Annuities have their place sometimes, but according to the SEC they are becoming over utilized at the wrong times and for the wrong reasons. A relevant, and surprising point to make is that, most people that buy an annuity NEVER ANNUITIZE. Why would anyone pay the high fees/commissions and also be locked into a product for the benefit to "annuitize" when most, by far, that buy them never annuitize? Again back to Psychology, people end up being afraid to lose the control of their money that annuitizing brings. Once you annuitize you lock into a set payment amount each month. You can't request more. There are way too many Financial Advisors selling way too many annuities with only commissions in mind. If you are being sold an annuity, you should seek a second, or third opinion. Many Financial Advisors, and the firms that employ them, like annuities for the big commissions, and the powerful SALES inducement to say they are “GUARANTEED”. This guarantee is not from the government like the FDIC over Banks, even if you buy the annuity from your neighbor’s kid that works at your bank. It is the Insurance company that guarantees the annuity. AIG is an insurance company, and they almost went bankrupt. These salespeople pushing annuities usually work for large firms and banks that mandate outlandish sales production requirements to keep their jobs. So to meet the quotas handed down by these big bureaucratic, publicly traded firms, that have to answer to shareholders, one has to sell annuities. Customer traffic into the bank branches has greatly declined, thus reducing the prospects for the investment salespeople to meet quotas. Just about every Regional Manager I had when I was a Financial Advisor at the largest firms told me to sell more annuities. An irony to this is that many of these firms had to be bailed out a few years ago for not keeping their own finances in order. Would you take your car to a mechanic that couldn’t keep their own car running?

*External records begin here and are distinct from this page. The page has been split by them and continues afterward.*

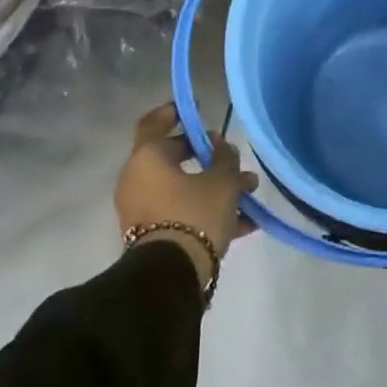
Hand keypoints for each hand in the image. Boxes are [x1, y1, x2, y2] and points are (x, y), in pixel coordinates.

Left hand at [115, 103, 259, 282]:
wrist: (171, 276)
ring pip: (182, 189)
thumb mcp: (222, 181)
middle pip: (174, 160)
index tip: (192, 110)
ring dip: (215, 188)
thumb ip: (225, 158)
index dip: (173, 113)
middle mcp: (137, 180)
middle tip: (234, 160)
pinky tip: (245, 224)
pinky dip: (207, 212)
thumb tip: (220, 147)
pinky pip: (181, 214)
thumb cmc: (194, 214)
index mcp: (146, 158)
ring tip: (250, 194)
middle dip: (209, 159)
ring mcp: (141, 210)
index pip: (154, 124)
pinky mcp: (151, 237)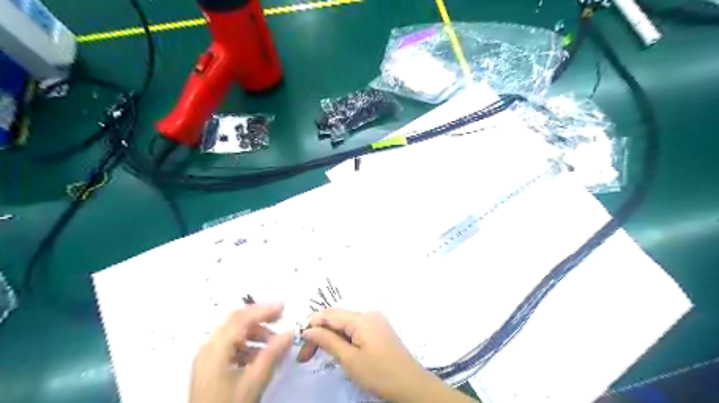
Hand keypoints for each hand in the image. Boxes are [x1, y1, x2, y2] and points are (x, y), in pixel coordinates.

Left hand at [191, 303, 294, 402]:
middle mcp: (209, 347)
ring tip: (272, 341)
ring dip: (254, 332)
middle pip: (235, 320)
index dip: (264, 310)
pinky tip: (258, 354)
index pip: (243, 318)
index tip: (284, 308)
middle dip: (259, 317)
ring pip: (233, 332)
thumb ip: (273, 354)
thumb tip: (289, 333)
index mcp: (217, 347)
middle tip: (279, 318)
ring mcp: (206, 357)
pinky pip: (229, 345)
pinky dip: (246, 343)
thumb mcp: (254, 381)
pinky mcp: (208, 367)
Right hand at [295, 310, 435, 401]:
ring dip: (331, 336)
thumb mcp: (350, 360)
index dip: (311, 325)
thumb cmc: (379, 373)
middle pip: (337, 318)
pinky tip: (338, 350)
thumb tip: (308, 330)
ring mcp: (375, 321)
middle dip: (320, 333)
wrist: (411, 385)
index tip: (300, 345)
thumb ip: (328, 341)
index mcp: (361, 318)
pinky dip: (344, 338)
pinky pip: (356, 328)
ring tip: (319, 354)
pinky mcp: (379, 329)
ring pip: (346, 324)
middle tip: (306, 357)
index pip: (329, 314)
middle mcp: (368, 314)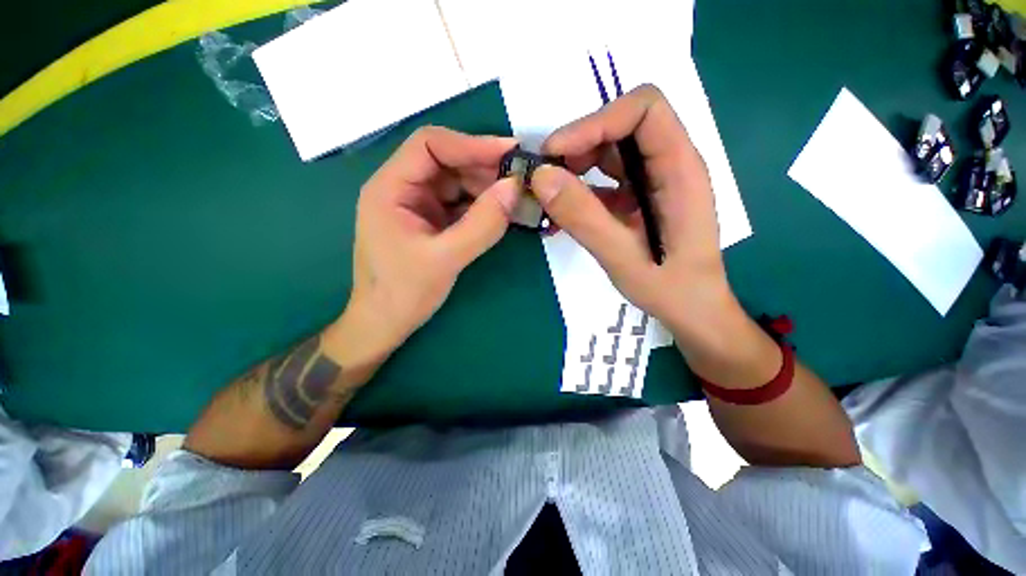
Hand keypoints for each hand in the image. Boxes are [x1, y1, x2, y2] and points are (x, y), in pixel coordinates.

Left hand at [345, 126, 519, 354]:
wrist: (385, 324)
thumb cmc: (404, 293)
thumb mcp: (445, 259)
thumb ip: (482, 224)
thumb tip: (514, 187)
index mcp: (391, 188)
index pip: (431, 146)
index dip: (472, 144)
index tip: (511, 152)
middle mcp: (403, 189)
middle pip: (447, 163)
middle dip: (484, 168)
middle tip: (521, 178)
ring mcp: (418, 206)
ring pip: (456, 183)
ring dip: (487, 188)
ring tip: (517, 197)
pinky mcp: (431, 222)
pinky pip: (460, 204)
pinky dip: (482, 206)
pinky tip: (502, 211)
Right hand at [532, 85, 779, 386]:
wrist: (692, 312)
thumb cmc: (670, 289)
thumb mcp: (622, 257)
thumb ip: (583, 218)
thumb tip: (541, 177)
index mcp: (679, 169)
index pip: (644, 109)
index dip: (597, 121)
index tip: (556, 154)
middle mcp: (668, 165)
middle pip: (621, 128)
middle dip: (578, 147)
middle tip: (545, 179)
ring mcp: (651, 182)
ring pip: (608, 154)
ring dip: (574, 170)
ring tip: (549, 199)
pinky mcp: (637, 199)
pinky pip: (604, 182)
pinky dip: (578, 192)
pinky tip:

“just because something is legal, doesn’t make it moral to do”
One of the most important things to know when you choose a salesperson instead of an analyst is; if your investments lose 20% the remaining balance will need to earn about 30% just to break even (you have less money now working), NOT to mention the time it will take! What changes would your Advisor make to your account during and after a downturn? Most "sales" advisors don’t do anything. They just ride out the storm, ready to tell you “not to worry” if YOU call them. There’s no substitute for EXPERIENCE and ANALYTICS!
There are good Physicians, and bad Physicians. Good honest mechanics, and bad mechanics, the Investment/Financial Advisor industry is no different. Respectfully, Don’t be lazy, diligently look for a good Financial Advocate that puts their clients first. They are out there. Implement the things you think are valid in this article.